WORK ITEM ::
Reproduce the records below exactly, but only between the lines holding "398 717 53.19" and "392 824 19.70", inclusive.

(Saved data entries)
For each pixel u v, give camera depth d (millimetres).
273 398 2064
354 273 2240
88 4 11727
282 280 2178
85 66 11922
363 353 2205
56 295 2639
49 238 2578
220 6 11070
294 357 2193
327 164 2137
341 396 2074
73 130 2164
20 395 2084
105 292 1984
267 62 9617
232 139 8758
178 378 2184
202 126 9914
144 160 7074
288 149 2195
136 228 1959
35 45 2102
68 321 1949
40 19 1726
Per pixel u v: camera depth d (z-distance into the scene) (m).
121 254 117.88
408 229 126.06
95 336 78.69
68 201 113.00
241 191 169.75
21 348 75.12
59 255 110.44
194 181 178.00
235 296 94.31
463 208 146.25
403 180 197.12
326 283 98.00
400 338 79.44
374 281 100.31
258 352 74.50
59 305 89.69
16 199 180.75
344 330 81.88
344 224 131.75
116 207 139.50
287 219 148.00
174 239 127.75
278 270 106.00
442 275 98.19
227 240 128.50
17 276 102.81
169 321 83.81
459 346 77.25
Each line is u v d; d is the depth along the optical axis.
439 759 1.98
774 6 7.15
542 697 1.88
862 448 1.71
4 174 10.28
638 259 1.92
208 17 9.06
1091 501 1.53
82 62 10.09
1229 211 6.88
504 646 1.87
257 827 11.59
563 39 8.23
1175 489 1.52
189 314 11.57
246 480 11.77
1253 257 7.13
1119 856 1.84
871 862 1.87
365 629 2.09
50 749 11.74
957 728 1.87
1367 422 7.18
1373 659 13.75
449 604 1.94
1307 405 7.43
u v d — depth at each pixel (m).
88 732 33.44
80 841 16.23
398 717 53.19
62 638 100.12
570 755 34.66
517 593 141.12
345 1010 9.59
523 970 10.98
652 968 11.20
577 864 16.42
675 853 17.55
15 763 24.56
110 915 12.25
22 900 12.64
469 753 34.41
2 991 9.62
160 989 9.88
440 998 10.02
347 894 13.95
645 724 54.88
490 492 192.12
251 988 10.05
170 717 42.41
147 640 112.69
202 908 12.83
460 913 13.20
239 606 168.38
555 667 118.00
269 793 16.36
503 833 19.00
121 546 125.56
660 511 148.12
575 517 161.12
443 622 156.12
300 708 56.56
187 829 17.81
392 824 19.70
==
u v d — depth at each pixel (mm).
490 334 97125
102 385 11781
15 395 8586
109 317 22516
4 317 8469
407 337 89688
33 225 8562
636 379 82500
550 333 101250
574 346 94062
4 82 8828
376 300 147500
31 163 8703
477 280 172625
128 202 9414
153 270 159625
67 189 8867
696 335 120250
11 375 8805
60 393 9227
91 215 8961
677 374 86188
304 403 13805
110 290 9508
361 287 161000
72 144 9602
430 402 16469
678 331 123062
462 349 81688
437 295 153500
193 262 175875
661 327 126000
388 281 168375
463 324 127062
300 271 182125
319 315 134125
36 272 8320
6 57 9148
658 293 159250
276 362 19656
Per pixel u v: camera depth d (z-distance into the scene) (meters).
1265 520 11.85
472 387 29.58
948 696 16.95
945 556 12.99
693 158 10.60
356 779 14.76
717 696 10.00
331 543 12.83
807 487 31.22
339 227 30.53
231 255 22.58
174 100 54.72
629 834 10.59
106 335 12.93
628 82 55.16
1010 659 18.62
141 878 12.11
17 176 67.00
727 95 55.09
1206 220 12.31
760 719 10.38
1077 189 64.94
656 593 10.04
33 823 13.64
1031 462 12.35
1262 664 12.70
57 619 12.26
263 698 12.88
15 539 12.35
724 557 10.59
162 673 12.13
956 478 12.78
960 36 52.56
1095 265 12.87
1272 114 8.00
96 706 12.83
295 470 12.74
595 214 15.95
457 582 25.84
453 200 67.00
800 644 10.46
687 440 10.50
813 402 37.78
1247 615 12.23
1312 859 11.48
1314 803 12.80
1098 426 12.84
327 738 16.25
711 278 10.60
* * *
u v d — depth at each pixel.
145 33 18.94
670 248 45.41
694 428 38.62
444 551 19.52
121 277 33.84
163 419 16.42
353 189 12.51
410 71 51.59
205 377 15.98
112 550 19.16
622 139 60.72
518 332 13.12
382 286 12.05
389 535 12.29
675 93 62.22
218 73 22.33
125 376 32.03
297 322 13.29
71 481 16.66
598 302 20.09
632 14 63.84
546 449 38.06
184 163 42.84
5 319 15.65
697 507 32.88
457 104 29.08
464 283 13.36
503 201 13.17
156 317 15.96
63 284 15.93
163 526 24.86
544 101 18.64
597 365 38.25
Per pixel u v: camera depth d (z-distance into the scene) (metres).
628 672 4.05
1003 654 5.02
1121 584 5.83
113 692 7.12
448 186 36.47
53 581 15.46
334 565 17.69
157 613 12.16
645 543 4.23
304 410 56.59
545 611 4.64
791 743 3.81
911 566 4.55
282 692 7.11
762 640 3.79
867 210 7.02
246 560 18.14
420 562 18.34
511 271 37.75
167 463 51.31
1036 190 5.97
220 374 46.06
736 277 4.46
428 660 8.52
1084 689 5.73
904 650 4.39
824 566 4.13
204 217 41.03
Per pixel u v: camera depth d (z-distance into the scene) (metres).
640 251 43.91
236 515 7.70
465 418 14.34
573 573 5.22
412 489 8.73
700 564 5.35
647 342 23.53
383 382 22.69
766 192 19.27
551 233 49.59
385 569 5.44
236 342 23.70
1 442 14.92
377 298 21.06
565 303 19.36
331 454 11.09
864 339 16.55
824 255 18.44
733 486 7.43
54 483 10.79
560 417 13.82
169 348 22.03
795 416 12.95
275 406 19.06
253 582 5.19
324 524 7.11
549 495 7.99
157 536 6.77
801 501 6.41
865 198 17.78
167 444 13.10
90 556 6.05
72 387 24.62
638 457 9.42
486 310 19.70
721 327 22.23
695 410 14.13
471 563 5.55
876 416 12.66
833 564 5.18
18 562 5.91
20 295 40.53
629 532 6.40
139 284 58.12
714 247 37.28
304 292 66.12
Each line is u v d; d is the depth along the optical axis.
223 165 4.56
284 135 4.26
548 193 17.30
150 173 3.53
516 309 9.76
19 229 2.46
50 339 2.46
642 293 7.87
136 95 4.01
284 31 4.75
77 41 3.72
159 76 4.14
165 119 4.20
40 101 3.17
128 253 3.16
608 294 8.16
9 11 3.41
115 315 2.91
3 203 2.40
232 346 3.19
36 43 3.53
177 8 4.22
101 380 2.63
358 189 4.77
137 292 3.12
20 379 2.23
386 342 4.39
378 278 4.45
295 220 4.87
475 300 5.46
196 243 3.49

YOUR SOLUTION ::
398 717 53.19
62 638 100.12
570 755 34.66
517 593 141.12
345 1010 9.59
523 970 10.98
652 968 11.20
577 864 16.42
675 853 17.55
15 763 24.56
110 915 12.25
22 900 12.64
469 753 34.41
2 991 9.62
160 989 9.88
440 998 10.02
347 894 13.95
645 724 54.88
490 492 192.12
251 988 10.05
170 717 42.41
147 640 112.69
202 908 12.83
460 913 13.20
239 606 168.38
555 667 118.00
269 793 16.36
503 833 19.00
121 546 125.56
660 511 148.12
575 517 161.12
443 622 156.12
300 708 56.56
187 829 17.81
392 824 19.70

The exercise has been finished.